** WHAT NEEDS TO BE DONE **
Reproduce exactly the lines from the one containing "index pip: (584, 379)" through the last line of the records below, both included, and nothing else.

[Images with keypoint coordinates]
⟨
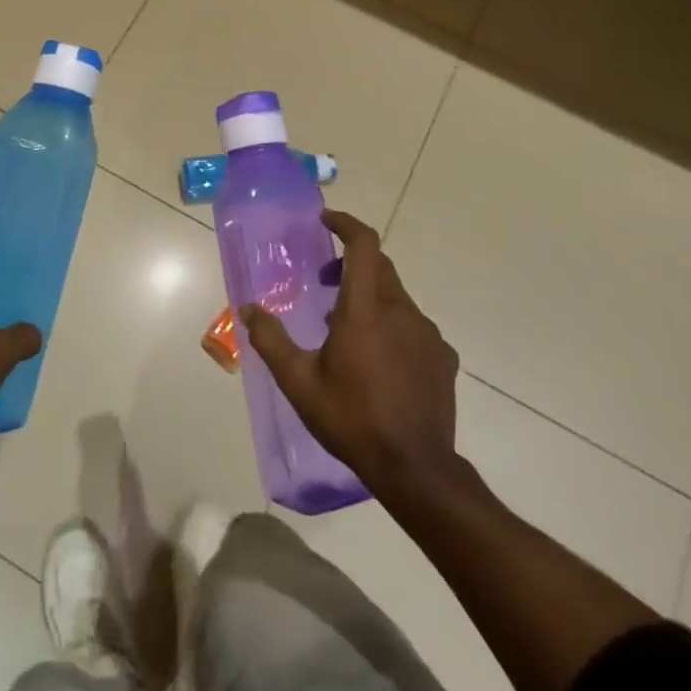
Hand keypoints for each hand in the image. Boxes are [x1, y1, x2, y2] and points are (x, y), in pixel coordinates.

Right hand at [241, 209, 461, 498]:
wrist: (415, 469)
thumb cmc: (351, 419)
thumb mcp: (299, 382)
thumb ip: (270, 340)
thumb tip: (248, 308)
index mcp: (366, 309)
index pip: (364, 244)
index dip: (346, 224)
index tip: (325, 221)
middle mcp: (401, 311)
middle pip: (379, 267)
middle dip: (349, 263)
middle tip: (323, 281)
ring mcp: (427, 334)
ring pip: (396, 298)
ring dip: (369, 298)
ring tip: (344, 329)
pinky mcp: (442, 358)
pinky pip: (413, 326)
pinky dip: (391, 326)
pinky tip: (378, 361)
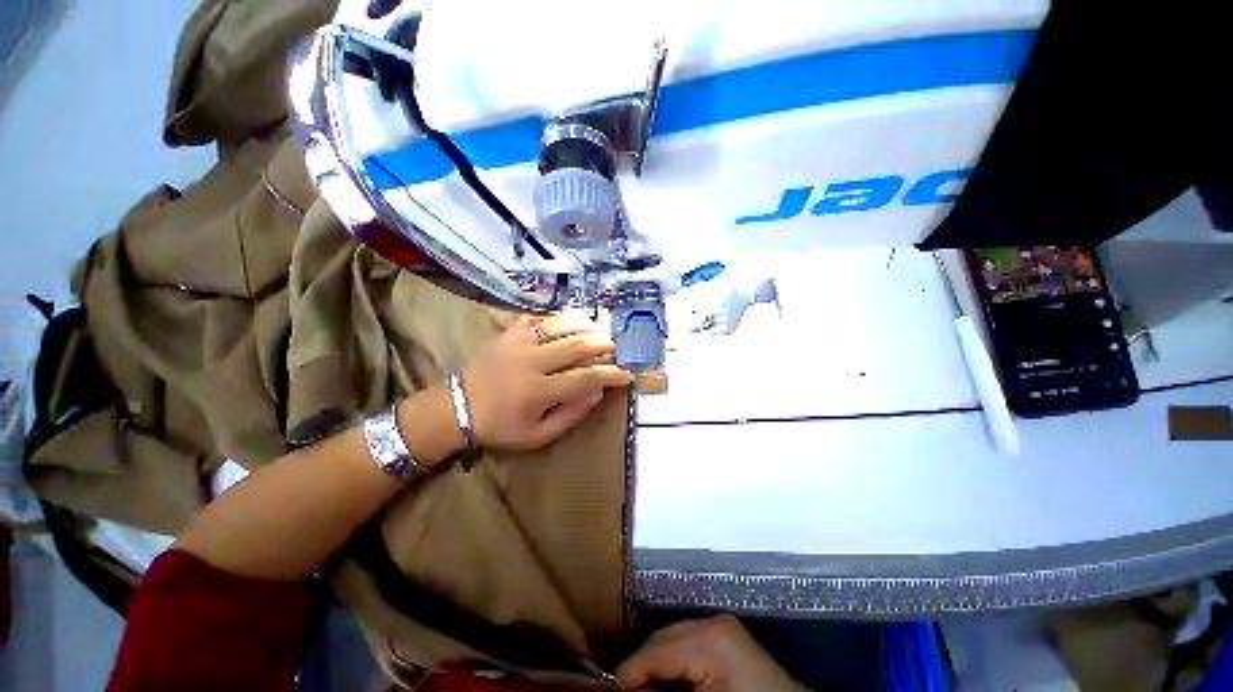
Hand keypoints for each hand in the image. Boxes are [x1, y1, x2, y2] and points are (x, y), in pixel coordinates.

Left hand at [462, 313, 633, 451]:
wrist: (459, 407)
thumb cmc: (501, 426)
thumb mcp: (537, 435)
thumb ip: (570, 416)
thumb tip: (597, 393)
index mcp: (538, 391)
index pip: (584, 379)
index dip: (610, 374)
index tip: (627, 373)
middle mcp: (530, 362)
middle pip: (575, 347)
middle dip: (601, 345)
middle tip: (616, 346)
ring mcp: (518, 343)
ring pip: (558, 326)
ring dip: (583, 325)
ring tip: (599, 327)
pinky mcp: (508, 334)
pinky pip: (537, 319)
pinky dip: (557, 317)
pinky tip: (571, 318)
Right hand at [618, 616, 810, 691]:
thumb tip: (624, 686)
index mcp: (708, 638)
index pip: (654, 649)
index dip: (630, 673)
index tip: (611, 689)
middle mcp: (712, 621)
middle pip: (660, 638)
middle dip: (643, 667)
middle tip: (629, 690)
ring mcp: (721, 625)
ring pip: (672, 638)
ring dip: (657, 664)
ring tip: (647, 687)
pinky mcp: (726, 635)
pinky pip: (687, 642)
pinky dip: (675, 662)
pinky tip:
⟩
** SOLUTION FOR THIS EXERCISE **
index pip: (584, 379)
index dip: (610, 374)
index tip: (627, 373)
middle mcp: (530, 362)
middle pip: (575, 347)
middle dip: (601, 345)
middle tip: (616, 346)
ring mcp: (518, 343)
ring pip: (558, 326)
ring dip: (583, 325)
ring tip: (599, 327)
pinky mcp: (508, 334)
pinky pip: (537, 319)
pinky dip: (557, 317)
pinky tip: (571, 318)
Right hand at [618, 616, 810, 691]:
thumb tip: (624, 686)
index mcp: (708, 638)
index pip: (654, 649)
index dip: (630, 673)
index tip: (611, 689)
middle mcp: (712, 621)
middle pip: (660, 638)
middle dip: (643, 667)
middle tip: (629, 690)
ring mcp: (721, 625)
ring pip: (672, 638)
ring dip: (657, 664)
ring tip: (647, 687)
pinky mcp: (726, 635)
pinky pip: (687, 642)
pinky dip: (675, 662)
pinky tip:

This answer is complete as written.